### [ASSIGNMENT]
Work through the records below and copy every line that includes "matériaux".

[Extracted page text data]
=== Begin Enclosure ===

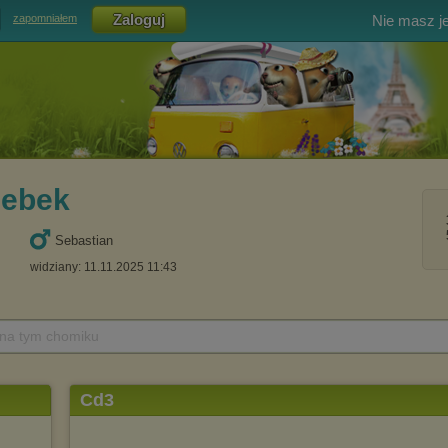
Nie masz j
zapomniałem
ebek
Sebastian
widziany: 11.11.2025 11:43
 na tym chomiku
Cd3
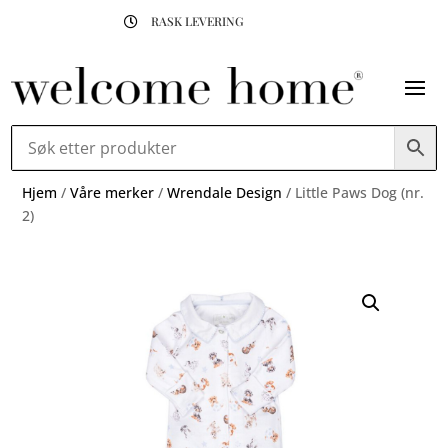
RASK LEVERING

Hjem
/
Våre merker
/
Wrendale Design
/ Little Paws Dog (nr.
2)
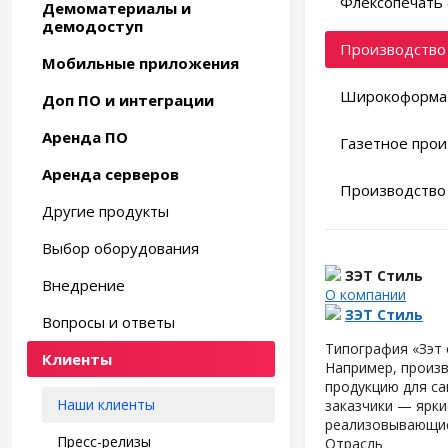
Флексопечать 
Демоматериалы и
демодоступ
Производство 
Мобильные приложения
Широкоформат
Доп ПО и интеграции
Аренда ПО
Газетное прои
Аренда серверов
Производство 
Другие продукты
Выбор оборудования
ЗЭТ Стиль
Внедрение
О компании
ЗЭТ Стиль
Вопросы и ответы
Типография «Зэт 
Клиенты
Например, произв
продукцию для са
Наши клиенты
заказчики — ярки
реализовывающие
Пресс-релизы
Отрасль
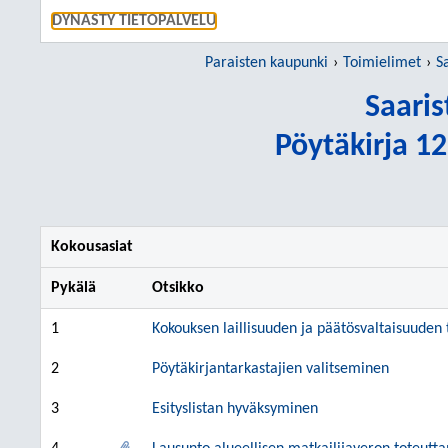
SIIRRY S
DYNASTY TIETOPALVELU
Paraisten kaupunki
Toimielimet
S
Saari
Pöytäkirja 12
Kokousasiat
Pykälä
Otsikko
1
Kokouksen laillisuuden ja päätösvaltaisuuden
2
Pöytäkirjantarkastajien valitseminen
3
Esityslistan hyväksyminen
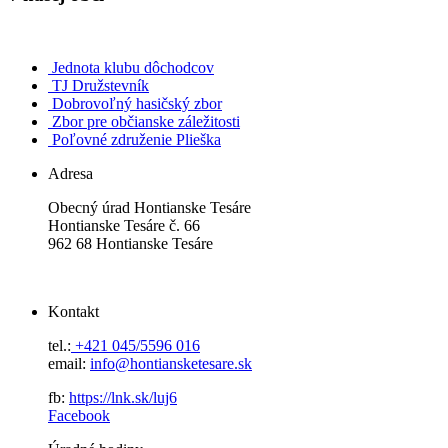
Jednota klubu dôchodcov
TJ Družstevník
Dobrovoľný hasičský zbor
Zbor pre občianske záležitosti
Poľovné združenie Plieška
Adresa
Obecný úrad Hontianske Tesáre
Hontianske Tesáre č. 66
962 68 Hontianske Tesáre
Kontakt
tel.:
+421 045/5596 016
email:
info@hontiansketesare.sk
fb:
https://lnk.sk/luj6
Facebook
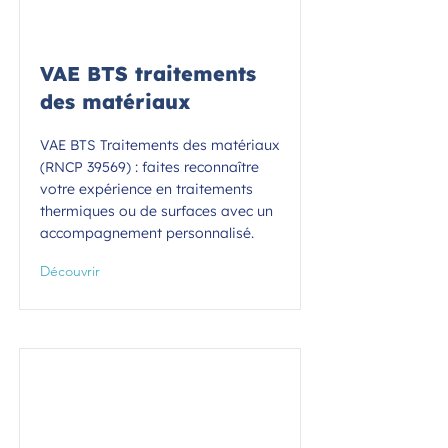
VAE BTS traitements
des matériaux
VAE BTS Traitements des matériaux
(RNCP 39569) : faites reconnaître
votre expérience en traitements
thermiques ou de surfaces avec un
accompagnement personnalisé.
Découvrir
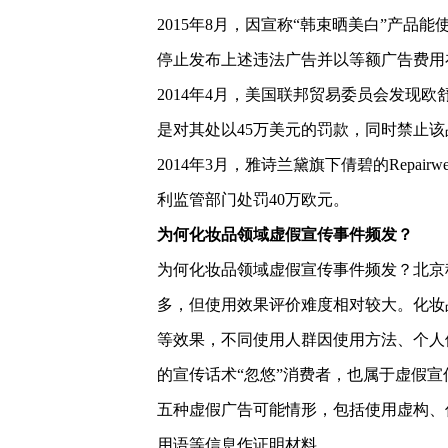
2015年8月，因宣称“韩束晒美白”产品
停止发布上述违法广告并以等额广告费用
2014年4月，美国联邦贸易委员会发现
是对其处以45万美元的罚款，同时禁止
2014年3月，雅诗兰黛旗下倩碧的Repai
利监管部门处罚40万欧元。
为何化妆品领域虚假宣传事件频发？
为何化妆品领域虚假宣传事件频发？北京
多，但使用效果评价难度相对较大。化妆
等效果，不同使用人群因使用方法、个人
的宣传话术“忽悠”消费者，也属于虚假宣
五种虚假广告可能情形，包括使用虚构、
用语等信息作证明材料。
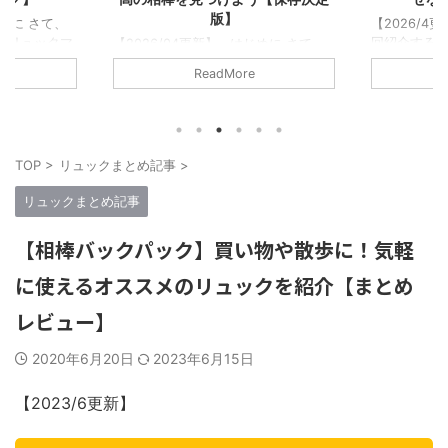
【2026/4更新】 はじめに さて…今
回紹介するのは！！ 5年で400以上
じめに さて、
【2026/
のリュックをレビューしてきた僕が書
のリュックマ
この記事で紹
ReadMore
くに相応しいタイトルだ！…と大それ
から5年以上
ックブロガー
たことを言うつもりはない。 ただの
ュックレビュ
リュックに
リュック好きな1人として「このリュ
越えた。消した
た。そんな
ックはマジで良い、最高傑作だ！みん
になる。この
でいいぞ！」
なに背負ってほしい！！」そう思える
傑作だと思った
して紹介さ
TOP
>
リュックまとめ記事
>
リュックを厳選してみた。 僕が今ま
。 今回紹介
記事なので
で紹介してきたブランドは合計50以
傑作リュックた
い！！ この
リュックまとめ記事
上。だが少し多いので15のブランドか
セプトにしてる
の中で一番
ら1つずつ、合計15個の最高傑作リュ
にオススメし
る。僕の数
【相棒バックパック】買い物や散歩に！気軽
ックを紹介する。 つまり…ガチでオ
だ。 実際に
ュックマン
ススメできるブ ...
てレビューし
セプトにレ
に使えるオススメのリュックを紹介【まとめ
選考条件 ...
レビュー】
2020年6月20日
2023年6月15日
【2023/6更新】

=== End Enclosure ===

### [RESPONSE TO THIS EXERCISE]
des matériaux
VAE BTS Traitements des matériaux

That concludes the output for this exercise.